*EXERCISE DETAILS*.
Please set down the following lines exactly, leaving out the pictures.

*RECORDED INFORMATION*.

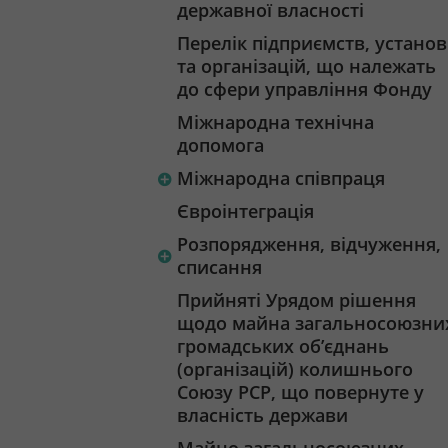
державної власності
Перелік підприємств, установ
та організацій, що належать
до сфери управління Фонду
Міжнародна технічна
допомога
Міжнародна співпраця
Євроінтеграція
Розпорядження, відчуження,
списання
Прийняті Урядом рішення
щодо майна загальносоюзни
громадських об’єднань
(організацій) колишнього
Союзу РСР, що повернуте у
власність держави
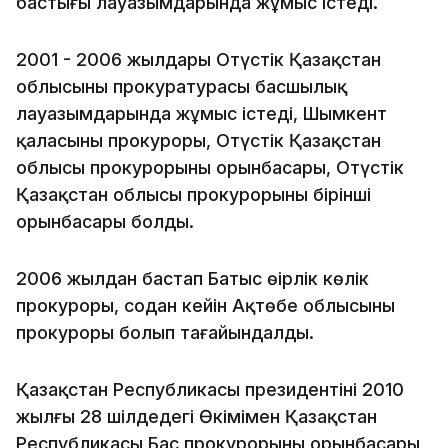
бастығы лауазымдарында жұмыс істеді.
2001 - 2006 жылдары Оңтүстік Қазақстан
облысының прокуратурасы басшылық
лауазымдарында жұмыс істеді, Шымкент
қаласының прокуроры, Оңтүстік Қазақстан
облысы прокурорының орынбасары, Оңтүстік
Қазақстан облысы прокурорының бірінші
орынбасары болды.
2006 жылдан бастап Батыс өңірлік көлік
прокуроры, содан кейін Ақтөбе облысының
прокуроры болып тағайындалды.
Қазақстан Республикасы президентінің 2010
жылғы 28 шілдедегі Өкімімен Қазақстан
Республикасы Бас прокурорының орынбасары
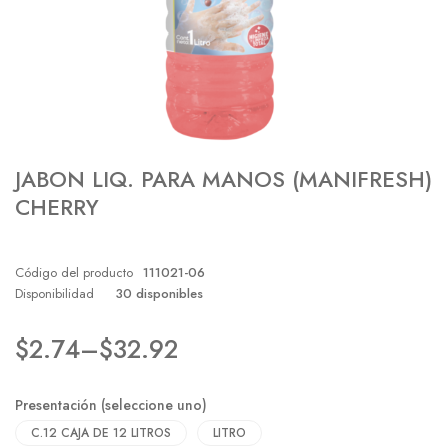
JABON LIQ. PARA MANOS (MANIFRESH)
CHERRY
Código del producto
111021-06
Disponibilidad
30 disponibles
$
2.74
–
$
32.92
Presentación (seleccione uno)
C.12 CAJA DE 12 LITROS
LITRO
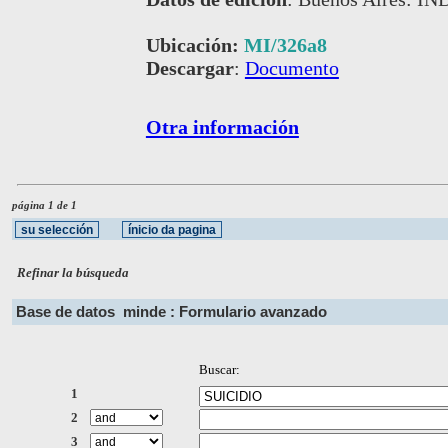
Ubicación:
MI/326a8
Descargar
:
Documento
Otra información
página 1 de 1
Refinar la búsqueda
Base de datos
minde : Formulario avanzado
Buscar:
1
2
3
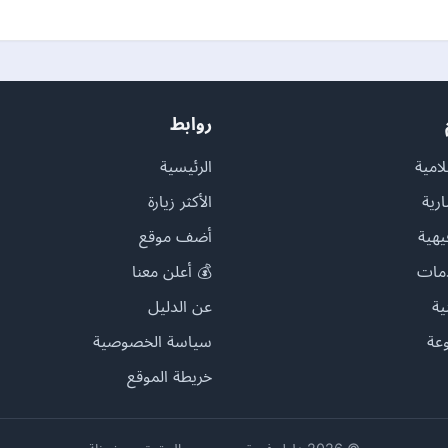
روابط
امية
الرئيسية
ارية
الأكثر زيارة
يهية
أضف موقع
مات
💰 أعلن معنا
ية
عن الدليل
عة
سياسة الخصوصية
خريطة الموقع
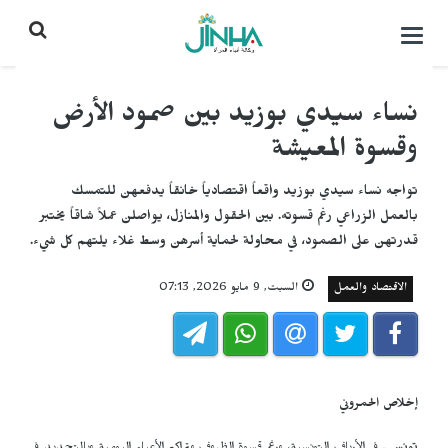
التحكم
بالقائمة
نساء سيدي بوزيد بين صمود الأرض
وقسوة المعيشة
تواجه نساء سيدي بوزيد واقعاً اقتصادياً خانقاً يدفعهن للتمسك
بالعمل الزراعي رغم قسوته. بين الحقول والمنازل، يواصلن عملاً شاقاً يختبر
قدرتهن على الصمود، في محاولة لحماية أسرهن وسط غلاء يلتهم كل شيء.
الاقتصاد والعمل
السبت, 9 مايو 2026, 07:13
إخلاص الحمروني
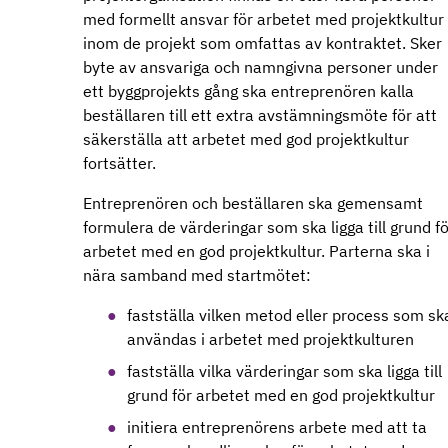
med formellt ansvar för arbetet med projektkultur
inom de projekt som omfattas av kontraktet. Sker
byte av ansvariga och namngivna personer under
ett byggprojekts gång ska entreprenören kalla
beställaren till ett extra avstämningsmöte för att
säkerställa att arbetet med god projektkultur
fortsätter.
Entreprenören och beställaren ska gemensamt
formulera de värderingar som ska ligga till grund fö
arbetet med en god projektkultur. Parterna ska i
nära samband med startmötet:
fastställa vilken metod eller process som sk
användas i arbetet med projektkulturen
fastställa vilka värderingar som ska ligga till
grund för arbetet med en god projektkultur
initiera entreprenörens arbete med att ta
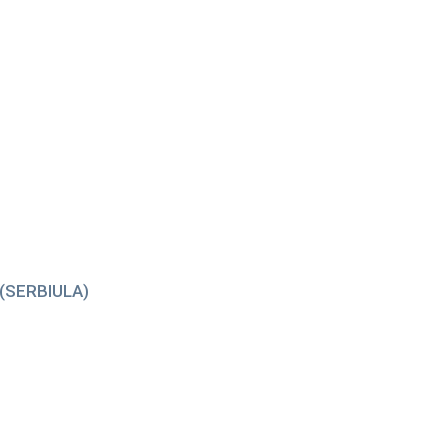
s (SERBIULA)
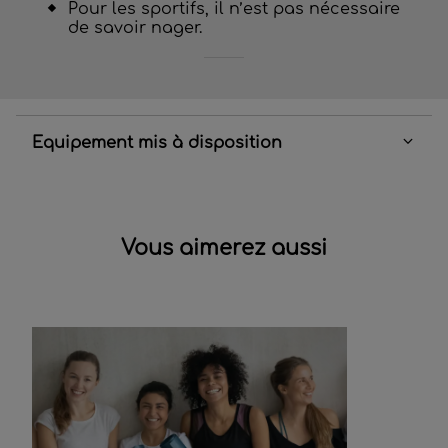
Pour les sportifs, il n’est pas nécessaire
de savoir nager.
Equipement mis à disposition
Vous aimerez aussi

*ANSWER SPACE*.
державної власності
Перелік підприємств, установ
та організацій, що належать
до сфери управління Фонду
Міжнародна технічна
допомога
Міжнародна співпраця
Євроінтеграція
Розпорядження, відчуження,
списання
Прийняті Урядом рішення
щодо майна загальносоюзни
громадських об’єднань
(організацій) колишнього
Союзу РСР, що повернуте у
власність держави
бастығы лауазымдарында жұмыс істеді.
2001 - 2006 жылдары Оңтүстік Қазақстан
облысының прокуратурасы басшылық
лауазымдарында жұмыс істеді, Шымкент
қаласының прокуроры, Оңтүстік Қазақстан
облысы прокурорының орынбасары, Оңтүстік
Қазақстан облысы прокурорының бірінші
орынбасары болды.
2006 жылдан бастап Батыс өңірлік көлік
прокуроры, содан кейін Ақтөбе облысының
прокуроры болып тағайындалды.
Қазақстан Республикасы президентінің 2010
жылғы 28 шілдедегі Өкімімен Қазақстан
Республикасы Бас прокурорының орынбасары
JABON LIQ. PARA MANOS (MANIFRESH)
CHERRY
Código del producto
111021-06
Disponibilidad
30 disponibles
$
2.74
–
$
32.92
Presentación (seleccione uno)
C.12 CAJA DE 12 LITROS
LITRO
Ubicación:
MI/326a8
Descargar
:
Documento
Otra información
página 1 de 1
Refinar la búsqueda
Base de datos
minde : Formulario avanzado
Buscar:
1
2
3
روابط
امية
الرئيسية
ارية
الأكثر زيارة
يهية
أضف موقع
مات
💰 أعلن معنا
ية
عن الدليل
عة
سياسة الخصوصية
خريطة الموقع
التحكم
بالقائمة
نساء سيدي بوزيد بين صمود الأرض
وقسوة المعيشة
تواجه نساء سيدي بوزيد واقعاً اقتصادياً خانقاً يدفعهن للتمسك
بالعمل الزراعي رغم قسوته. بين الحقول والمنازل، يواصلن عملاً شاقاً يختبر
قدرتهن على الصمود، في محاولة لحماية أسرهن وسط غلاء يلتهم كل شيء.
الاقتصاد والعمل
السبت, 9 مايو 2026, 07:13
إخلاص الحمروني
med formellt ansvar för arbetet med projektkultur
inom de projekt som omfattas av kontraktet. Sker
byte av ansvariga och namngivna personer under
ett byggprojekts gång ska entreprenören kalla
beställaren till ett extra avstämningsmöte för att
säkerställa att arbetet med god projektkultur
fortsätter.
Entreprenören och beställaren ska gemensamt
formulera de värderingar som ska ligga till grund fö
arbetet med en god projektkultur. Parterna ska i
nära samband med startmötet:
fastställa vilken metod eller process som sk
användas i arbetet med projektkulturen
fastställa vilka värderingar som ska ligga till
grund för arbetet med en god projektkultur
initiera entreprenörens arbete med att ta
s (SERBIULA)
Pour les sportifs, il n’est pas nécessaire
de savoir nager.
Equipement mis à disposition
Vous aimerez aussi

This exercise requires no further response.